Chicken Pot Pie Recipe

5 Stars 4 Stars 3 Stars 2 Stars 1 Star 4.1 from 69 reviews
  • Author: Kimberly
  • Prep Time: 20 minutes
  • Cook Time: 35 minutes
  • Total Time: 55 minutes
  • Yield: 6 servings
  • Category: Main Course
  • Method: Baking
  • Cuisine: American

Description

This classic Chicken Pot Pie recipe features a flaky homemade pie crust filled with a creamy chicken and vegetable mixture. Perfect for a comforting weeknight dinner, it combines tender chicken, peas, carrots, and corn in a delicious buttery sauce baked to golden perfection.


Ingredients

Filling

  • 2 cups cooked chicken, shredded or diced
  • 1 cup frozen peas and carrots
  • 1/2 cup frozen corn
  • 1/2 cup diced celery
  • 1/3 cup unsalted butter
  • 1/3 cup all-purpose flour
  • 1/2 teaspoon salt
  • 1/4 teaspoon black pepper
  • 1/4 teaspoon onion powder
  • 1/4 teaspoon garlic powder
  • 1 3/4 cups chicken broth
  • 2/3 cup milk

Crust and Finish

  • 2 refrigerated pie crusts (for top and bottom)
  • 1 egg, beaten (for egg wash)


Instructions

  1. Preheat Oven: Preheat your oven to 425°F (220°C) to ensure it’s ready for baking the pot pie when the filling is prepared.
  2. Cook Celery: In a large skillet, melt the butter over medium heat.
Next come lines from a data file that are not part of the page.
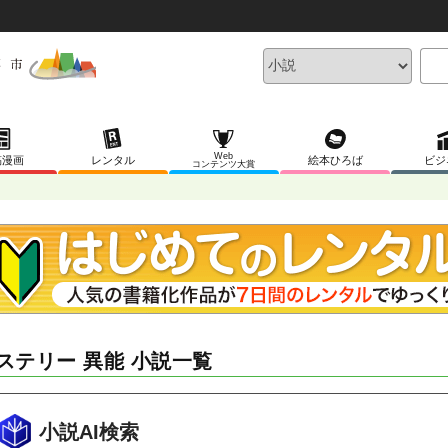
Web
稿漫画
レンタル
絵本ひろば
ビジ
コンテンツ大賞
ステリー 異能 小説一覧
小説AI検索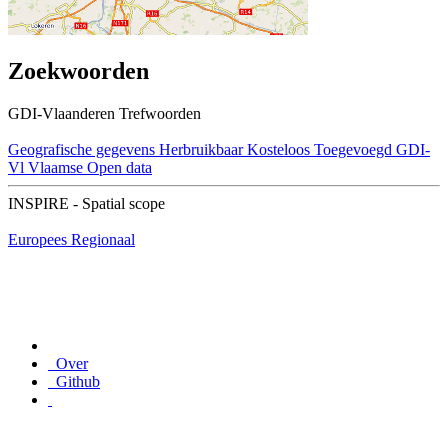
Zoekwoorden
GDI-Vlaanderen Trefwoorden
Geografische gegevens
Herbruikbaar
Kosteloos
Toegevoegd GDI-
Vl
Vlaamse Open data
INSPIRE - Spatial scope
Europees
Regionaal
Over
Github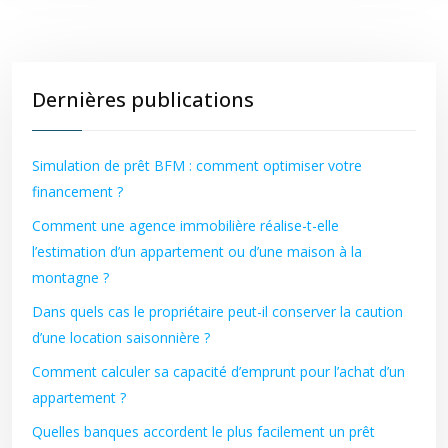
Dernières publications
Simulation de prêt BFM : comment optimiser votre
financement ?
Comment une agence immobilière réalise-t-elle
l’estimation d’un appartement ou d’une maison à la
montagne ?
Dans quels cas le propriétaire peut-il conserver la caution
d’une location saisonnière ?
Comment calculer sa capacité d’emprunt pour l’achat d’un
appartement ?
Quelles banques accordent le plus facilement un prêt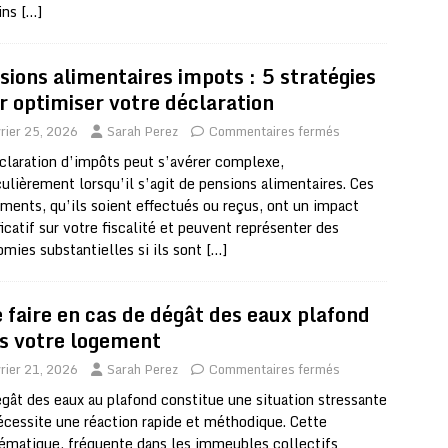
ins
[…]
sions alimentaires impots : 5 stratégies
r optimiser votre déclaration
rier 25, 2026
Sarah Perez
Commentaires fermés
claration d’impôts peut s’avérer complexe,
culièrement lorsqu’il s’agit de pensions alimentaires. Ces
ments, qu’ils soient effectués ou reçus, ont un impact
ficatif sur votre fiscalité et peuvent représenter des
mies substantielles si ils sont
[…]
 faire en cas de dégât des eaux plafond
s votre logement
rier 21, 2026
Sarah Perez
Commentaires fermés
gât des eaux au plafond constitue une situation stressante
écessite une réaction rapide et méthodique. Cette
ématique, fréquente dans les immeubles collectifs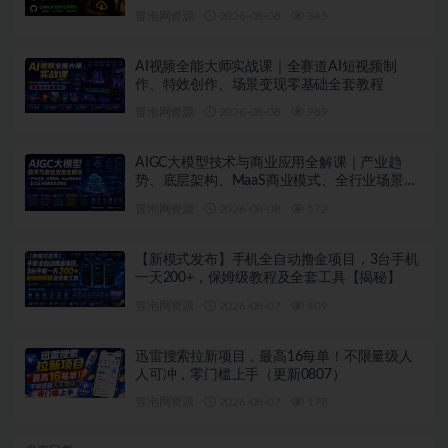
QzoneArchive
冒泡网资源
2026-08-08
345
AI视频全能大师实战课｜全赛道AI短视频制
作、特效创作、场景变现零基础全套教程
冒泡网资源
2026-08-08
989
AIGC大模型技术与商业应用全解课｜产业趋
势、底层架构、MaaS商业模式、全行业场景落
地实战教程
冒泡网资源
2026-08-08
572
【新模式发布】手机全自动撸金项目，3台手机
一天200+，保姆级教程及全套工具【揭秘】
冒泡网资源
2026-08-07
409
迅雷搜索拉新项目，最高16每单！不限量级人
人可冲，零门槛上手（更新0807）
冒泡网资源
2026-08-07
178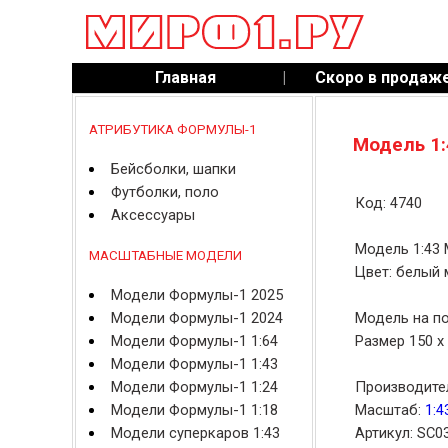
Главная
|
Скоро в продаж
АТРИБУТИКА ФОРМУЛЫ-1
Модель 1:
Бейсболки, шапки
Футболки, поло
Код: 4740
Аксессуары
Модель 1:43 
МАСШТАБНЫЕ МОДЕЛИ
Цвет: белый 
Модели Формулы-1 2025
Модели Формулы-1 2024
Модель на по
Модели Формулы-1 1:64
Размер 150 x 
Модели Формулы-1 1:43
Модели Формулы-1 1:24
Производите
Модели Формулы-1 1:18
Масштаб:
1:4
Модели суперкаров 1:43
Артикул: SC0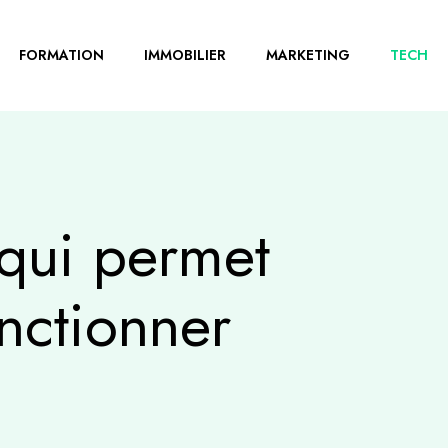
FORMATION
IMMOBILIER
MARKETING
TECH
qui permet
nctionner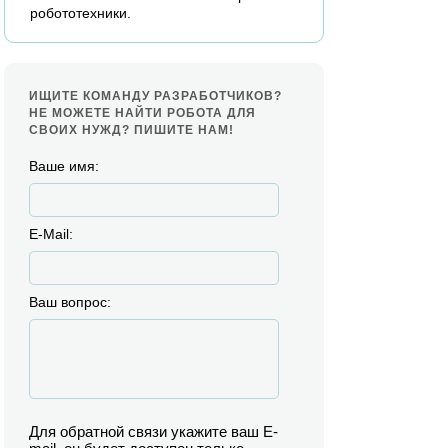
робототехники.
ИЩИТЕ КОМАНДУ РАЗРАБОТЧИКОВ?
НЕ МОЖЕТЕ НАЙТИ РОБОТА ДЛЯ
СВОИХ НУЖД? ПИШИТЕ НАМ!
Ваше имя:
E-Mail:
Ваш вопрос:
Для обратной связи укажите ваш E-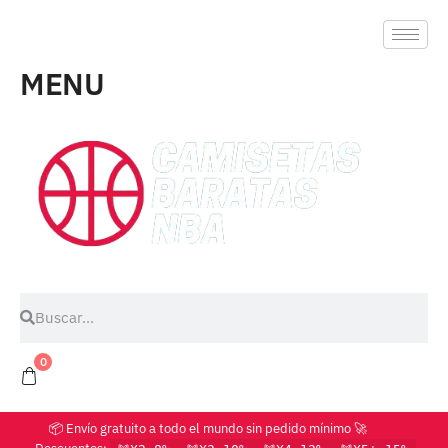
MENU
0
📦 Envío gratuito a todo el mundo sin pedido mínimo 🚀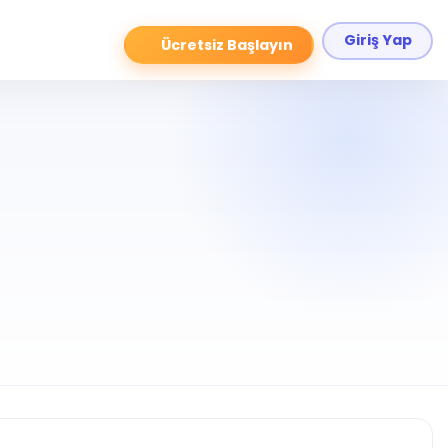
Giriş Yap
Ücretsiz Başlayın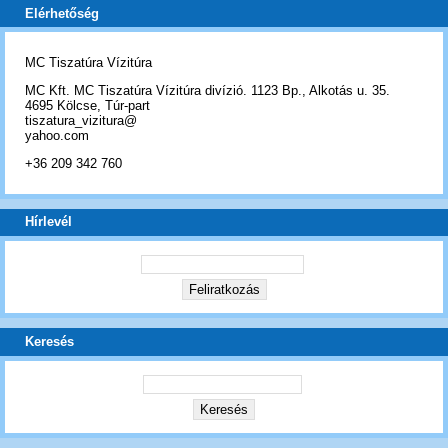
Elérhetőség
MC Tiszatúra Vízitúra
MC Kft. MC Tiszatúra Vízitúra divízió. 1123 Bp., Alkotás u. 35.
4695 Kölcse, Túr-part
tiszatura_vizitura@
yahoo.com
+36 209 342 760
Hírlevél
Keresés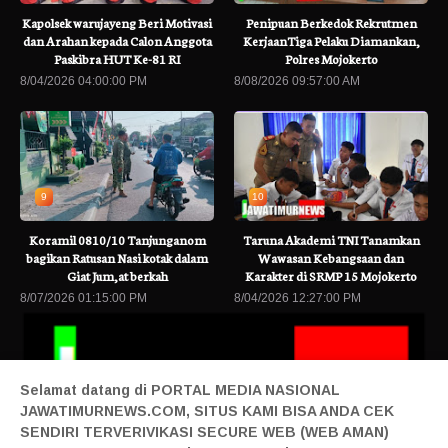
Kapolsek warujayeng Beri Motivasi
Penipuan Berkedok Rekrutmen
dan Arahan kepada Calon Anggota
KerjaanTiga Pelaku Diamankan,
Paskibra HUT Ke-81 RI
Polres Mojokerto
8/04/2026 04:00:00 PM
8/08/2026 09:57:00 AM
9
10
Koramil 0810/10 Tanjunganom
Taruna Akademi TNI Tanamkan
bagikan Ratusan Nasi kotak dalam
Wawasan Kebangsaan dan
Giat Jum,at berkah
Karakter di SRMP 15 Mojokerto
8/07/2026 01:15:00 PM
8/04/2026 12:27:00 PM
Selamat datang di PORTAL MEDIA NASIONAL
JAWATIMURNEWS.COM, SITUS KAMI BISA ANDA CEK
SENDIRI TERVERIVIKASI SECURE WEB (WEB AMAN)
Add the diced celery and cook for 3–4 minutes until it starts to soften, bringing out its flavor.
  3. Make Roux: Stir in the flour, salt, black pepper, onion powder, and garlic powder to the melted butter and celery, mixing well to form a roux which will thicken the sauce.
  4. Add Liquids: Slowly whisk in the chicken broth and milk, stirring constantly until the mixture is smooth. Continue cooking and stirring for about 5 minutes until the filling thickens into a creamy sauce.
  5. Incorporate Chicken and Veggies: Remove the skillet from heat and fold in the cooked chicken, frozen peas and carrots, and frozen corn evenly into the sauce mixture.
  6. Prepare Pie Crust: Place one of the refrigerated pie crusts into a 9-inch pie dish, pressing it down gently to fit.
  7. Fill the Pie: Pour the chicken and vegetable filling into the pie crust, spreading it out evenly.
  8. Add Top Crust: Cover the filling with the second pie crust, then trim any excess dough and crimp the edges together to seal the pie. Cut a few small slits on the top crust to allow steam to escape during baking.
  9. Apply Egg Wash: Brush the top crust with the beaten egg to achieve a shiny, golden brown finish once baked.
  10. Bake: Place the pie on the middle rack of the oven and bake for 30–35 minutes, or until the crust is a beautiful golden brown color.
  11. Rest and Serve: Remove the pot pie from the oven and let it rest for 10 minutes before serving to allow the filling to set.

Notes

  • For convenience, you can use rotisserie chicken instead of cooking your own chicken.
  • To prevent a soggy bottom crust, pre-bake the bottom crust for 5–7 minutes before adding the filling.
  • Leftover pot pie reheats well in the oven or air fryer, making it a great meal prep option.